Chimaera forces the reader to stumble over a word, highlighting the fact that this is a monumental event, not something that one can skim over but something that will remain in his mind.

"No!!!!!!!!!!!!" Heero was mad at all the penguins die.
No indeed, Peter Chimaera. You are a master of the written language.

Zechs got the ship and flew to space. Heero's gundam was not good for space the he went spoking with talk to the gundam inventor who fixed it.
Chimaera's use of language here is beyond the comprehension of all but the most insightful scholars.

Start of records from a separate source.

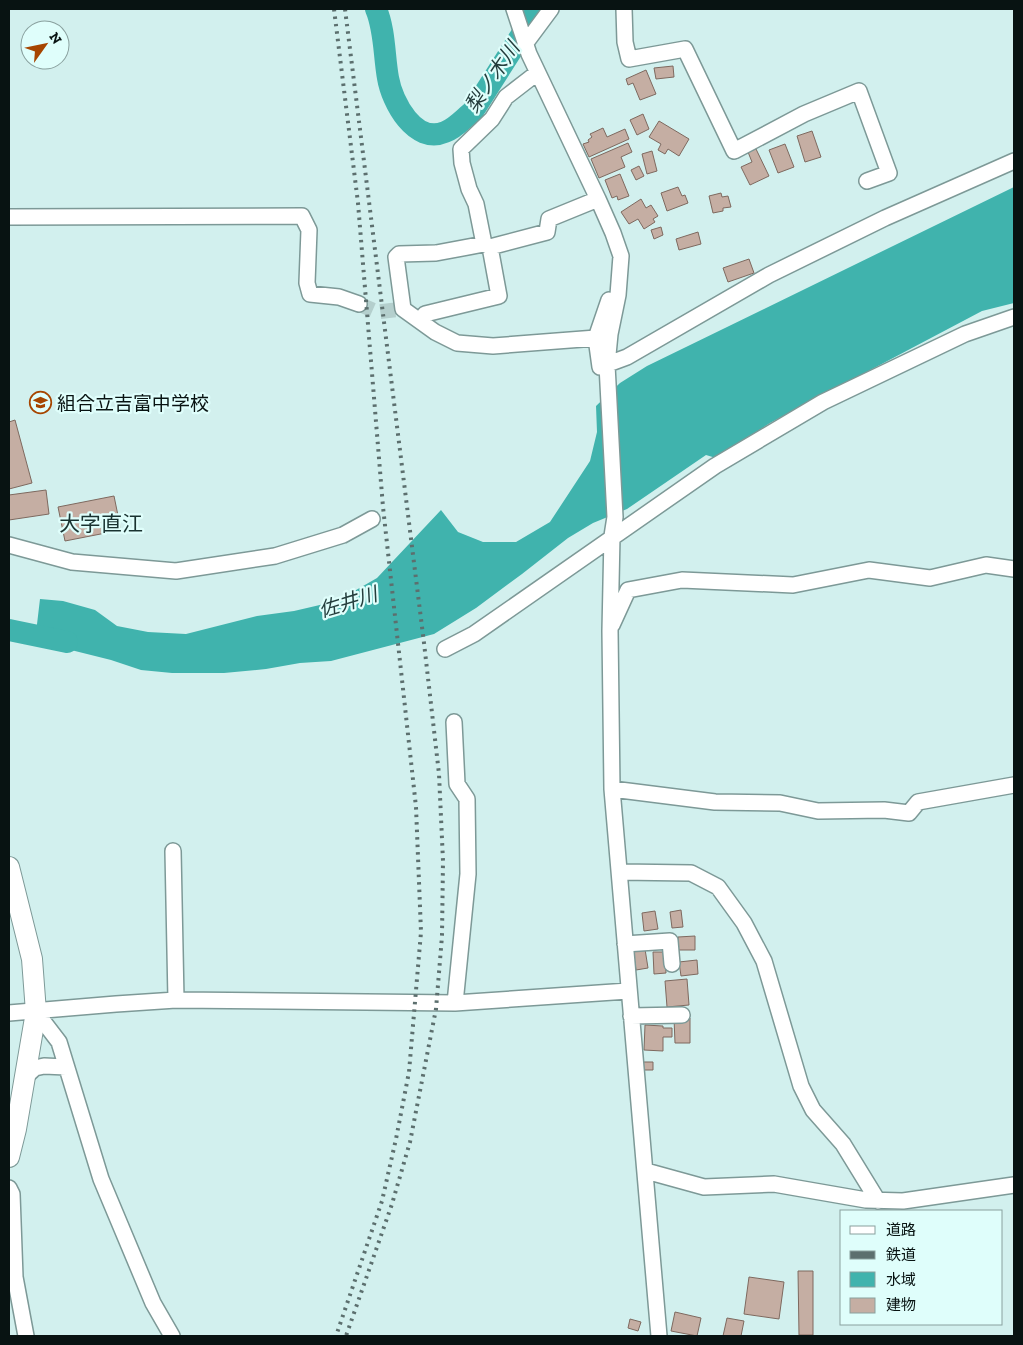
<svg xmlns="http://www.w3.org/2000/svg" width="1023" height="1345" font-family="'Zilla Slab','Noto Sans JP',serif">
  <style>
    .water { fill: #40b3ad }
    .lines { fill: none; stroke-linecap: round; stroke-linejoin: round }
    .river { stroke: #40b3ad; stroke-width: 22 }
    .building { fill: #c5aea3; stroke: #7e695f }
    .minor-tunnel { stroke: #b4cfcd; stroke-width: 15; stroke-dasharray: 15 8; stroke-linecap: butt }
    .minor-casing { stroke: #7d9997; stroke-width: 18 }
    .major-casing { stroke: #7d9997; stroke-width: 22 }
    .minor { stroke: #fff; stroke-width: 15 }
    .major { stroke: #fff; stroke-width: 20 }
    .rail { stroke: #5c6f6e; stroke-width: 4; stroke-dasharray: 2.5 5; stroke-linecap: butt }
    .labels { text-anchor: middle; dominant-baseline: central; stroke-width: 4.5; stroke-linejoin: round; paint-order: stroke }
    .poi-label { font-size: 19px; fill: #081312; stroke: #dffefb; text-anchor: start }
    .water-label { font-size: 20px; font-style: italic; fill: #243d3c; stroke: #dffefb }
    .quarter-label { font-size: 21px; fill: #193230; stroke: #dffefb }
  </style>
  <rect width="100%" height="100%" fill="#d2f0ee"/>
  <path class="water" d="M 1014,187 L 1014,303 L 982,311 L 770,423 L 716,458 L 706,455 L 627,509 L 593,523 L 568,538 L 522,574 L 476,608 L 434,634 L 331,661 L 300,663 L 266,669 L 224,673 L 172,673 L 141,670 L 111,660 L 35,641 L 40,599 L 63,601 L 95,610 L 117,626 L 148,632 L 186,634 L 257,616 L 294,611 L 337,601 L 377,578 L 441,510 L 458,532 L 483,542 L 516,542 L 550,522 L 590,461 L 597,432 L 596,406 L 620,383 L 647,366 Z"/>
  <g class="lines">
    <path class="river" d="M 376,9 C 385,30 384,56 388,78 C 392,102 415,145 445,132 C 456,128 464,118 473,111 L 538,9
      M 9,630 L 67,642"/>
  </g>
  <path class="building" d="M 673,66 L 674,77 L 656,79 L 654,68 Z
    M 646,70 L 656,94 L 640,100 L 633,83 L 628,85 L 626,79 Z
    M 643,114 L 649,129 L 637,135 L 630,120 Z
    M 659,121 L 689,139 L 679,156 L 668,149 L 665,154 L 658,150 L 661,144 L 649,137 Z
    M 603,128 L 607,137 L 625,129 L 629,139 L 589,157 L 583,144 L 589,142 L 588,140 L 592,137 L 590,134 Z
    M 812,131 L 821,157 L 805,162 L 797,136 Z
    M 628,143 L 632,152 L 621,157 L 625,167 L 599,178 L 591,159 Z
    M 785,144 L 794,167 L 778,173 L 769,150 Z
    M 756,149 L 769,176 L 750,185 L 741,167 L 752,162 L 748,152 Z
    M 652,151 L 657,171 L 647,174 L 642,154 Z
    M 639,166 L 644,176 L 636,180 L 631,170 Z
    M 620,174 L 629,196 L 618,200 L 617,196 L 612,198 L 605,180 Z
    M 678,187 L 682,196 L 685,195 L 688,203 L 667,211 L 661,193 Z
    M 721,193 L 722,197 L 728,196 L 731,207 L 723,208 L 723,211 L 713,213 L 709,196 Z
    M 641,199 L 646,208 L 651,205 L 658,216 L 653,219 L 655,222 L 644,229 L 638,219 L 629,224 L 621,212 Z
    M 661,227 L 663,235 L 654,239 L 651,230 Z
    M 698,232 L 701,244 L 679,250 L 676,239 Z
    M 749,259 L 754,273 L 728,282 L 723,268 Z
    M 15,420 L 32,483 L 9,489 L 9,422 Z
    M 46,490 L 49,514 L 9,520 L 9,495 Z
    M 114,496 L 121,530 L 65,541 L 58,507 Z
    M 681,910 L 683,927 L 672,928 L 670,912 Z
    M 655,911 L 658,929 L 644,931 L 642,913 Z
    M 695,936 L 695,950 L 678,950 L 678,937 Z
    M 645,949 L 648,968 L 636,970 L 633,951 Z
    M 653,952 L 665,952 L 666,973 L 654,974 Z
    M 697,960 L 698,974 L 681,976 L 679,962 Z
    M 687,979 L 689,1005 L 667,1007 L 665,981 Z
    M 674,1018 L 690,1018 L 690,1043 L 675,1043 Z
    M 645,1025 L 663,1026 L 663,1028 L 672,1028 L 672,1037 L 663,1037 L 663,1051 L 644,1050 Z
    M 641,1062 L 653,1062 L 653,1070 L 641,1070 Z
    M 798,1271 L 813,1271 L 813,1335 L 799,1335 Z
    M 749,1277 L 784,1282 L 779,1319 L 744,1314 Z
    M 675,1312 L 701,1318 L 697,1336 L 671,1331 Z
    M 727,1318 L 744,1321 L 741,1336 L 723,1336 Z
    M 630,1319 L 641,1322 L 638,1331 L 628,1328 Z"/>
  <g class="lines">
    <path class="minor-tunnel" d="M 359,304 L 377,312 L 403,309"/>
    <defs>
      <path id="minor" d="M 514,9 L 529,54 L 598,199 L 613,233 L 621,256 L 618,295 L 610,334 L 607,365 L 615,517 L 612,536 L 610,631 L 612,789 L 659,1336
        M 624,9 L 625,42 L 629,59 L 685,49 L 734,151 L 804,114 L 859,91 L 889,173 L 867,181
        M 525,44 L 551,9
        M 9,217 L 302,216 L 309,230 L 307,283 L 310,294 L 339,297 L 359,304
        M 484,244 L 436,253 L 399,254 L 396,257 L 403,309 L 435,332 L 457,343 L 493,346 L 596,338 L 600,367 L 627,357 L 769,275 L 885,218 L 1014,161
        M 490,247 L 547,232 L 549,219 L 598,199
        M 425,314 L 499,296 L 490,247 L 484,244 L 476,204 L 469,189 L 462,163 L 461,149 L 492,119 L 506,97 L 537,73
        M 596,338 L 609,300
        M 9,545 L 72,562 L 176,571 L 275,556 L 343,535 L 372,519
        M 612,625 L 628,590 L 682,580 L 793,585 L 869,570 L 930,578 L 986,565 L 1014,569
        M 445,649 L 474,634 L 715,466 L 823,402 L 965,334 L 1014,317
        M 454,722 L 457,784 L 467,799 L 468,874 L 455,1003
        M 612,789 L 715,802 L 780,803 L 818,811 L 884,810 L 909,813 L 918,802 L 1014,785
        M 173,851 L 176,1000
        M 620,872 L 691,873 L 718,887 L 744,923 L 764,961 L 801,1086 L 813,1110 L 843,1144 L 878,1201
        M 625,944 L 670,941 L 672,964
        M 36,1012 L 59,1042 L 101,1179 L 153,1303 L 172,1336
        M 9,1013 L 116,1004 L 176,1000 L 455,1003 L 628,991
        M 631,1016 L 682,1015
        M 25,1077 L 35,1068 L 44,1066 L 66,1067
        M 646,1171 L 704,1187 L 774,1184 L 866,1200 L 903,1201 L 1014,1185
        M 9,1188 L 12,1194 L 15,1277 L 26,1336"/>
      <path id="major" d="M 9,867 L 32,959 L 36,1012 L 16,1129 L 9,1157"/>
    </defs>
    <use href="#minor" class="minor-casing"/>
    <use href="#major" class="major-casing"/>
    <use href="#minor" class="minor"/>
    <use href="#major" class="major"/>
    <path class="rail" d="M 334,9 L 358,203 L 383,507 L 416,807 L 421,932 L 409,1072 L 396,1139 L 382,1201 L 336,1336
      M 345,9 L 424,643 L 439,774 L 443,861 L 442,936 L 436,1009 L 410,1142 L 392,1204 L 346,1336"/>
  </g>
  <defs>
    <symbol id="school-ring" viewBox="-11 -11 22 22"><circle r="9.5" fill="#dffefb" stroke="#a64500" stroke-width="1.5"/><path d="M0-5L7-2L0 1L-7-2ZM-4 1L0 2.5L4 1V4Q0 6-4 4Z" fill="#a64500"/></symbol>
  </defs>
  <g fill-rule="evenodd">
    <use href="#school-ring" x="28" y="390" width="25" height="25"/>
  </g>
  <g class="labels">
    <g class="poi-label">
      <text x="57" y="403">組合立吉富中学校</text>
    </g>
    <g class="water-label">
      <text transform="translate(492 77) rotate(-56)">梨ノ木川</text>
      <text transform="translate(348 602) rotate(-17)">佐井川</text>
    </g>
    <g class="quarter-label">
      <text x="101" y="523">大字直江</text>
    </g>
  </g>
  <rect width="1023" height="1345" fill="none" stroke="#081312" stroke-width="20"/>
  <rect x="840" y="1210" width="162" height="115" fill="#dffefb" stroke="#89a09e"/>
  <rect x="850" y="1226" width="25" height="8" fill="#ffffff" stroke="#89a09e"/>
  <text x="886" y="1235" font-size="15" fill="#081312">道路</text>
  <rect x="850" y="1251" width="25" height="8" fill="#5c6f6e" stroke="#89a09e"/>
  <text x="886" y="1260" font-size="15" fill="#081312">鉄道</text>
  <rect x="850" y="1272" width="25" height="15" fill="#40b3ad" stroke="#89a09e"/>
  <text x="886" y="1285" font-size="15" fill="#081312">水域</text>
  <rect x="850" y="1298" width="25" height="15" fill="#c5aea3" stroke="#89a09e"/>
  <text x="886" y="1310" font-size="15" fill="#081312">建物</text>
  <g transform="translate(45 45) rotate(57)"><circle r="24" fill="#dffefb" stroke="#89a09e"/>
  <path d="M0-4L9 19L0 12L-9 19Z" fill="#a64500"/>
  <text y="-8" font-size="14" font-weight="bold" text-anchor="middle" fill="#081312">N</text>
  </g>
</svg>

"Now I can fly to space combat" and they fought in space where tehy battled with beam swords antil both mobile suits were all damaged and none could move. This was the end of combat and Duo found them and rescued Heero.
Heero's subtle replacement of antil with until signifies that this battle is on the scale of an ant, nothing compared to the cosmic battle man fights against human life.

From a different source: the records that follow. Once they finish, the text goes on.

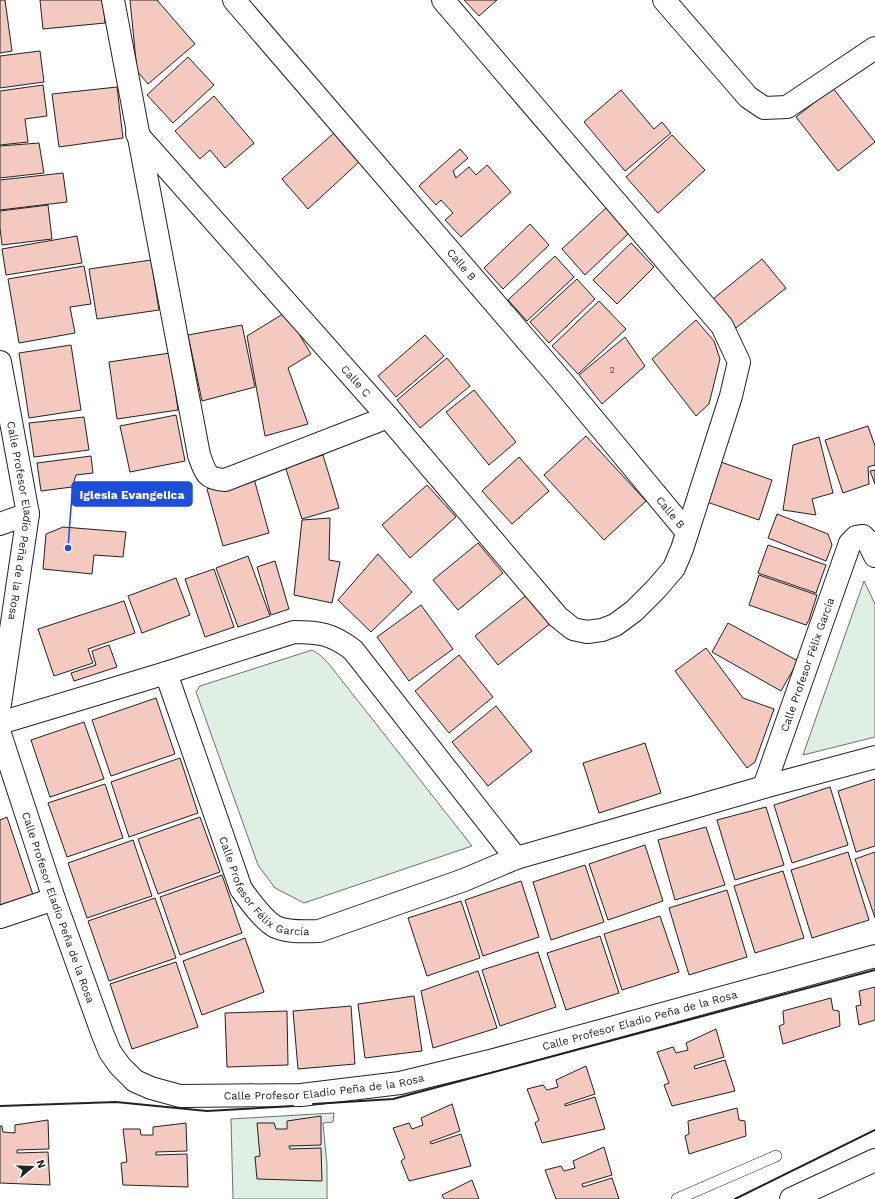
<svg xmlns="http://www.w3.org/2000/svg" width="875" height="1199" font-family="'Work Sans',sans-serif">
<rect width="100%" height="100%" fill="#fff"/>
<g fill="#e0efe3" stroke="#6f6f6f">
<polygon points="864,581 875,604 875,737 803,755"/>
<polygon points="312,650 320,655 329,664 472,846 304,903 275,888 258,865 196,692 200,686"/>
<polygon points="334,1113 333,1122 323,1123 327,1165 327,1199 233,1199 231,1119"/>
</g>
<g fill="#f3c9c0" stroke="#222">
<polygon points="0,0 5,0 12,51 0,53"/>
<polygon points="40,0 103,0 105,23 43,29"/>
<polygon points="130,0 157,0 195,44 148,84 137,71"/>
<polygon points="464,0 497,0 479,16"/>
<polygon points="40,51 44,82 0,88 0,56"/>
<polygon points="188,57 214,85 173,123 147,95"/>
<polygon points="43,85 47,116 25,119 28,142 0,145 0,91"/>
<polygon points="117,87 123,138 59,147 52,94"/>
<polygon points="833,88 875,142 838,171 796,117"/>
<polygon points="621,90 654,129 662,122 671,133 625,171 584,122"/>
<polygon points="214,96 254,143 225,168 210,150 200,159 175,131"/>
<polygon points="334,133 359,162 308,209 282,179"/>
<polygon points="672,135 705,170 658,213 626,177"/>
<polygon points="39,143 44,173 0,178 0,146"/>
<polygon points="460,149 468,158 453,171 456,178 469,167 476,175 487,165 511,192 461,237 445,220 453,213 441,200 436,205 419,186"/>
<polygon points="63,173 67,202 0,210 0,180"/>
<polygon points="48,205 52,239 2,245 0,228 0,211"/>
<polygon points="606,208 629,233 585,275 562,249"/>
<polygon points="530,224 549,245 503,289 484,268"/>
<polygon points="77,236 82,263 6,275 2,249"/>
<polygon points="631,243 654,267 617,304 593,280"/>
<polygon points="555,256 574,277 527,321 508,300"/>
<polygon points="762,259 786,288 736,328 713,299"/>
<polygon points="151,260 159,310 97,319 89,269"/>
<polygon points="84,266 91,304 70,307 75,333 19,343 8,279"/>
<polygon points="577,279 595,299 549,343 530,322"/>
<polygon points="599,301 626,329 578,374 552,346"/>
<polygon points="286,312 311,354 288,368 308,424 265,436 247,336"/>
<polygon points="696,320 714,341 720,359 709,404 696,416 652,359"/>
<polygon points="242,325 255,387 202,401 188,335"/>
<polygon points="425,335 444,356 396,397 378,376"/>
<polygon points="625,337 645,366 602,404 579,375"/>
<polygon points="71,345 81,410 29,418 19,353"/>
<polygon points="170,353 178,410 117,419 109,362"/>
<polygon points="447,358 470,386 420,428 397,400"/>
<polygon points="474,390 516,442 489,465 446,412"/>
<polygon points="176,415 185,461 130,472 120,426"/>
<polygon points="84,417 89,450 34,457 29,423"/>
<polygon points="868,426 875,446 875,465 868,467 869,484 843,493 825,440"/>
<polygon points="586,436 646,501 604,540 544,475"/>
<polygon points="819,437 833,493 812,499 816,515 783,510 793,445"/>
<polygon points="323,455 339,508 302,519 285,466"/>
<polygon points="91,456 93,473 76,475 72,487 41,491 37,463"/>
<polygon points="519,457 549,491 512,524 482,491"/>
<polygon points="718,461 772,480 759,520 704,501"/>
<polygon points="875,470 875,484 870,471"/>
<polygon points="253,475 269,533 223,546 207,489"/>
<polygon points="427,485 456,517 410,558 382,525"/>
<polygon points="777,514 828,534 832,545 826,561 768,538"/>
<polygon points="330,518 329,560 340,562 332,603 294,595 302,520"/>
<polygon points="63,527 126,532 123,557 94,555 92,574 43,569 46,534"/>
<polygon points="478,543 503,573 458,610 433,580"/>
<polygon points="768,545 826,565 816,593 758,573"/>
<polygon points="378,554 412,592 371,632 338,600"/>
<polygon points="248,556 270,616 238,627 216,568"/>
<polygon points="275,561 289,609 271,615 257,567"/>
<polygon points="214,569 234,627 205,637 185,579"/>
<polygon points="759,575 817,595 809,620 806,625 749,605"/>
<polygon points="176,578 190,615 142,633 128,596"/>
<polygon points="528,594 551,623 498,665 475,636"/>
<polygon points="124,601 135,633 88,649 93,663 54,676 38,629"/>
<polygon points="421,605 453,649 409,681 377,637"/>
<polygon points="728,623 798,661 781,691 712,652"/>
<polygon points="109,645 117,667 74,681 71,673 96,665 92,651"/>
<polygon points="706,648 743,698 774,709 755,762 747,768 675,671"/>
<polygon points="459,655 493,697 449,733 415,691"/>
<polygon points="156,698 175,754 111,776 92,720"/>
<polygon points="496,706 532,751 488,786 452,742"/>
<polygon points="84,722 104,779 50,797 31,740"/>
<polygon points="645,743 661,793 599,813 583,763"/>
<polygon points="180,758 198,813 129,837 111,782"/>
<polygon points="875,779 875,846 856,852 838,791"/>
<polygon points="105,784 123,838 67,857 48,803"/>
<polygon points="830,787 848,845 792,863 774,805"/>
<polygon points="766,807 784,865 735,880 717,820"/>
<polygon points="7,817 33,895 0,906 0,820"/>
<polygon points="200,817 220,872 158,894 138,839"/>
<polygon points="706,827 725,885 675,900 658,840"/>
<polygon points="133,840 152,896 87,918 68,863"/>
<polygon points="645,845 663,901 608,920 589,864"/>
<polygon points="848,852 869,920 812,938 791,870"/>
<polygon points="875,852 875,918 855,859"/>
<polygon points="585,865 604,922 551,940 533,882"/>
<polygon points="783,871 804,938 755,953 734,886"/>
<polygon points="222,875 242,933 180,955 160,897"/>
<polygon points="521,881 539,937 483,956 465,900"/>
<polygon points="727,890 747,957 689,975 669,908"/>
<polygon points="155,898 176,958 109,981 88,921"/>
<polygon points="461,901 480,958 427,976 408,918"/>
<polygon points="660,916 679,972 622,990 604,934"/>
<polygon points="600,936 619,993 566,1010 547,953"/>
<polygon points="245,938 264,992 202,1015 183,961"/>
<polygon points="538,952 556,1007 500,1026 482,970"/>
<polygon points="176,962 198,1027 132,1049 110,984"/>
<polygon points="478,971 497,1028 433,1048 421,991"/>
<polygon points="875,987 875,1020 859,1025 856,1006 861,1005 859,991"/>
<polygon points="414,996 422,1051 365,1058 358,1004"/>
<polygon points="831,998 833,1010 839,1011 840,1026 783,1044 779,1026 784,1024 783,1011"/>
<polygon points="351,1006 355,1064 298,1069 293,1011"/>
<polygon points="287,1011 288,1065 227,1067 225,1013"/>
<polygon points="716,1029 724,1057 694,1066 695,1069 725,1060 735,1091 672,1106 664,1085 669,1083 657,1052 673,1047 676,1053 688,1050 686,1043"/>
<polygon points="586,1066 595,1094 565,1104 565,1106 595,1097 605,1129 542,1143 535,1123 539,1120 527,1089 543,1085 547,1090 558,1087 556,1080"/>
<polygon points="452,1104 460,1131 430,1142 431,1144 461,1134 471,1166 409,1181 401,1161 405,1158 393,1128 409,1123 412,1129 423,1125 421,1118"/>
<polygon points="737,1108 739,1120 745,1121 746,1136 689,1154 685,1136 689,1134 688,1121"/>
<polygon points="321,1116 321,1145 289,1146 290,1149 321,1148 322,1181 257,1179 255,1157 260,1156 257,1123 274,1123 276,1129 287,1129 287,1121"/>
<polygon points="48,1120 49,1149 17,1150 17,1153 48,1152 50,1185 0,1183 0,1126 2,1126 3,1132 15,1133 15,1125"/>
<polygon points="186,1123 187,1151 156,1152 156,1155 187,1154 188,1187 123,1185 121,1163 127,1162 123,1129 140,1129 141,1135 153,1135 153,1127"/>
<polygon points="604,1147 612,1175 582,1184 583,1187 612,1178 619,1199 556,1199 545,1170 561,1166 564,1171 575,1168 573,1161"/>
<polygon points="472,1180 479,1199 444,1199 442,1195"/>
</g>
<g fill="none" stroke-linecap="round" stroke-linejoin="round">
<g stroke="#222" stroke-width="12">
<polyline id="lane" points="677,1199 776,1156"/>
</g>
<g stroke="#222" stroke-width="24">
<g id="street">
<path d="M113 0 199 455C205 472 206 479 225 480L388 417"/>
<path id="s1" d="M234 0 560 379 687 532"/>
<polyline points="664,0 748,97 764,108 787,107 875,48"/>
<path id="s2" d="M137 134 388 417 558 617 573 629 587 632 602 630 615 625 634 611 656 589 674 568 682 549 731 396 739 362 722 326 443 0"/>
<path id="s3" d="M0 362 28 514 0 704"/>
<polyline points="0,524 28,514"/>
<path id="s4" d="M166 673 241 889C249 900 264 921 276 927 290 933 306 931 319 931L464 880 516 858 688 809 764 787 850 543 856 537 863 536 867 540 875 556"/>
<path d="M0 723 166 673 294 632C320 632 332 634 353 650L516 858"/>
<path id="s5" d="M0 734 54 899 103 1035 110 1052 120 1066 135 1081 151 1088 180 1096 301 1095 400 1083 490 1061 875 956"/>
<polyline points="764,787 875,757"/>
<polyline points="0,917 54,899"/>
</g>
</g>
<g stroke="#222" stroke-width="24">
<polyline id="primary" points="791,1199 875,1160"/>
</g>
<use href="#lane" stroke="#fff" stroke-width="11"/>
<use href="#street" stroke="#fff" stroke-width="22"/>
<use href="#primary" stroke="#fff" stroke-width="22"/>
<g stroke="#222" stroke-width="2">
<polyline points="313,1104 393,1099 875,970"/>
<polyline points="0,1106 116,1102 207,1111 293,1106"/>
<polyline points="735,1199 875,1130"/>
</g>
</g>
<g text-anchor="middle" dominant-baseline="central" stroke-width="3" stroke-linejoin="round" paint-order="stroke">
<g font-size="9" fill="#564c4a">
<text x="612" y="370">2</text>
</g>
<g font-size="11" fill="#222" stroke="#fff">
<text stroke="none"><textPath href="#s1" startOffset="349">Calle B</textPath></text>
<text stroke="none"><textPath href="#s2" startOffset="330">Calle C</textPath></text>
<text stroke="none"><textPath href="#s1" startOffset="673">Calle B</textPath></text>
<text stroke="none"><textPath href="#s3" startOffset="161">Calle Profesor Eladio Peña de la Rosa</textPath></text>
<text stroke="none"><textPath href="#s4" startOffset="922">Calle Profesor Félix García</textPath></text>
<text stroke="none"><textPath href="#s4" startOffset="244">Calle Profesor Félix García</textPath></text>
<text stroke="none"><textPath href="#s5" startOffset="183">Calle Profesor Eladio Peña de la Rosa</textPath></text>
<text stroke="none"><textPath href="#s5" startOffset="891">Calle Profesor Eladio Peña de la Rosa</textPath></text>
<text stroke="none"><textPath href="#s5" startOffset="567">Calle Profesor Eladio Peña de la Rosa</textPath></text>
</g>
</g>
<path fill="none" stroke="#1d4ed8" stroke-width="1.5" d="M68 548L72 494"/>
<circle fill="#1d4ed8" stroke="#fff" stroke-width="1.5" cx="68" cy="548" r="4"/>
<rect fill="#1d4ed8" stroke="#1d4ed8" stroke-width="1.5" x="72" y="482" width="120" height="24" rx="4"/>
<g font-size="12" text-anchor="middle" font-weight="bold" fill="#fff">
<text x="132" y="499">Iglesia Evangelica</text>
</g>
<g transform="translate(32 1167) rotate(71)" stroke="#ffffff" stroke-width="3" paint-order="stroke">
<path d="M0-3L7 15L0 10L-7 15Z" fill="#222222"/>
<text y="-6" font-size="11" font-weight="bold" text-anchor="middle" fill="#222222">N</text>
</g>
</svg>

"No I cannot be left to die" Zechs said and he was stuck there in space.
The meaning here is obvious. Our problems cannot be destroyed, they can only be sealed away inside us until they become a huge brain tumor and we have to have surgery and it costs a shitload and we become a burden on our whole family.

"Thank you" Heero and Duo went to Earth where they had peace.

MAYBE THE END . . . . ?
This sends shivers down my spine (Body's achin' all the time).

Critical review

A popular alternate analysis and defense of GUNDAM WING - Final Battle was given by Chimaera's contemporary Black-Telic shortly after publication.

I cannot see how anyone could miss the pure, simple brilliance held within this piece. Those who try to shoot down this wonderful work are looking at its surface and its surface alone, completely and totally missing the deeper meaning hidden within each line, enhancing and strengthening your already breathtaking work. They are simply jealous and afraid that they will never be able to write with the same power and ability that it seems only you possess.

It saddens me that no one sees the brilliance here. Obviously, this is a statement against senseless warfare. The missing punctuation subtly explains the shortsightedness of the military and those that support it--while they seem to look at the bigger picture, they miss the most important factor in warfare--the lives desecrated and torn apart, represented by the minute and yet passionately alive comma. The fact that there is a space between the dialogue and the closing quotation mark shows how sorely the comma is missed while it is gone, that its place is preserved even though it has vanished from the story in its entirety. The sentences hang open, that white gap a beacon of loneliness, giving the entire work a haunted feel.

Chimaera's last significant work to date was Doom: Repercussions of Evil. The unabridged text follows.

John Stalvern waited. The lights above him blinked and sparked out of the air. There were demons in the base. He didn't see them, but had expected them now for years. His warnings to Cernel Joson were not listenend to and now it was too late. Far too late for now, anyway. John was a space marine for fourteen years. When he was young he watched the spaceships and he said to dad "I want to be on the ships daddy." Dad said "No! You will BE KILL BY DEMONS" There was a time when he believed him. Then as he got oldered he stopped. But now in the space station base of the UAC he knew there were demons. "This is Joson" the radio crackered. "You must fight the demons!" So John gotted his palsma rifle and blew up the wall. "HE GOING TO KILL US" said the demons "I will shoot at him" said the cyberdemon and he fired the rocket missiles. John plasmaed at him and tried to blew him up. But then the ceiling fell and they were trapped and not able to kill. "No! I must kill the demons" he shouted The radio said "No, John. You are the demons" And then John was a zombie.

"And then John was a zombie." Chilling indeed.